Jack Wax

When we were kids one of our favorite late winter, early spring treats was Jack Wax.  Jack Wax is made from Maple syrup.  We had to gather nice, clean snow; you don’t want dirt in your snack.  It was much easier to set a pan on the porch and let the falling snow fill it up.  However, Mother Nature does not always cooperate and sometimes we had to dig under the top crust to find clean snow.  While we were outside our Mom would boil the Maple syrup to make it thicker, probably to the soft candy stage.  When the syrup was just the right consistency, Mom would pour it in squiggly patterns on the pan of snow.  We had to wait for it to cool, the hardest part, and then with tooth picks we got to pick up pieces of the maple candy.
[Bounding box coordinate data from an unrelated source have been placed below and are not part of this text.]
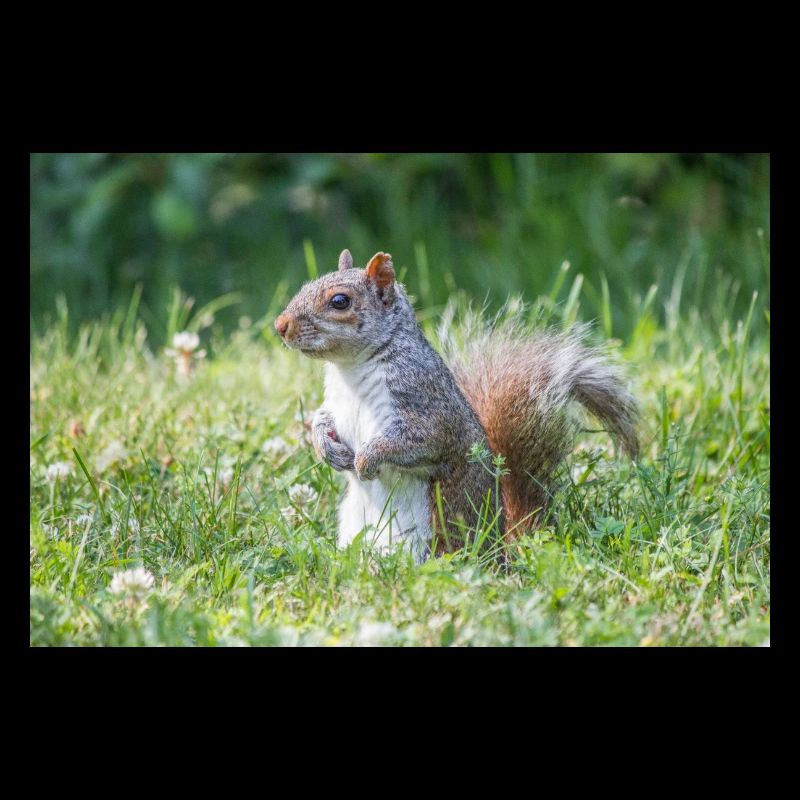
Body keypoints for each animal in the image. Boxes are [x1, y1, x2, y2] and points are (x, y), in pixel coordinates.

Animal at [275, 249, 639, 563]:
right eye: (306, 285)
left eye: (340, 301)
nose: (280, 325)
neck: (349, 369)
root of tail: (500, 549)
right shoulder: (335, 402)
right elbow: (322, 419)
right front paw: (325, 447)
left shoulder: (427, 403)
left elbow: (420, 440)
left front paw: (366, 460)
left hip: (427, 540)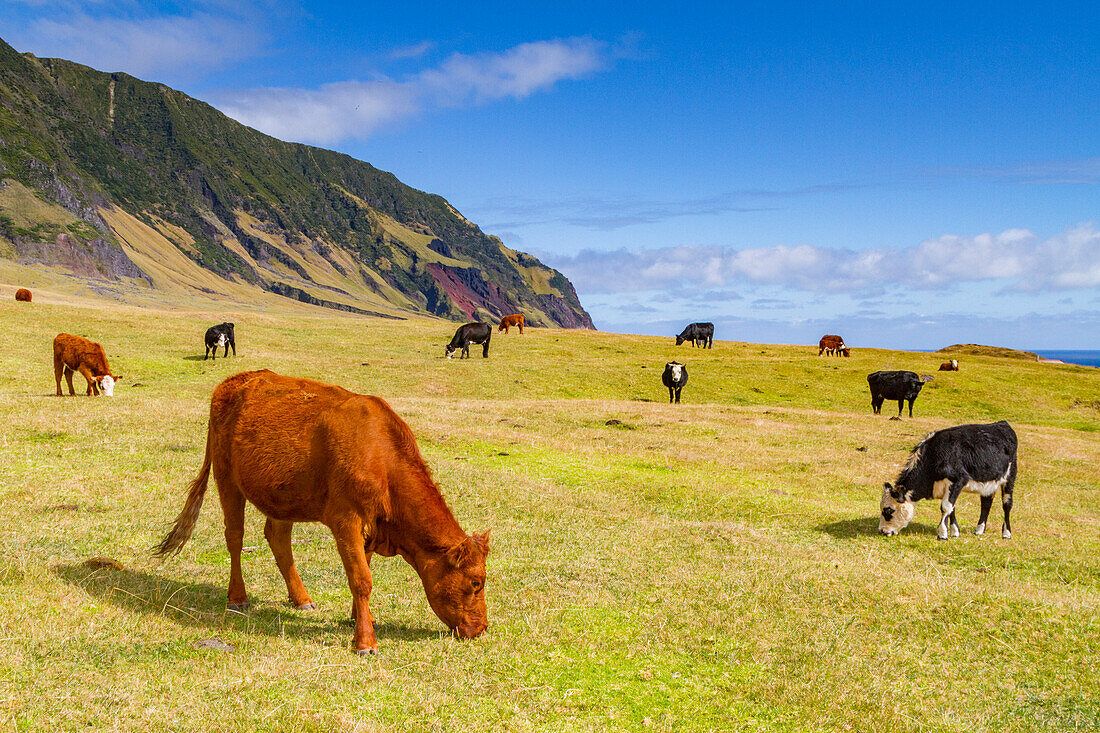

The Maple Sugaring Season has started here in upstate New York.  The nights are below freezing and the days are warm, so the sap travels up from the roots and back down again. There are commercial operations in our area that make Maple Syrup to sell.  They have sugar houses with huge vats to boil the sap into syrup.  There are also many hobbyists that gather sap and boil it down for their own use.

My Dad and brothers were hobbyists for a season.  We were all very excited that they were going to make us Maple Syrup.  They tapped some trees and gathered buckets of sap.  They started a fire in our little fire pit in the back yard and put a huge pan on the grate to start boiling the sap.  It takes forty gallons of sap to make one gallon of syrup.  That’s a whole lot of time to spend feeding a fire and adding sap to the pan.  There was also the nuisance of the ash that kept falling into the pan.  My Dad did most of the actual work; my brothers got bored with watching the sap boil and ran off to play with their friends.

Now that I know how much time goes into making Maple Syrup, I appreciate the farmers that spend the early spring sugaring!  Pure Maple Syrup is the best and it makes the best Jack Wax!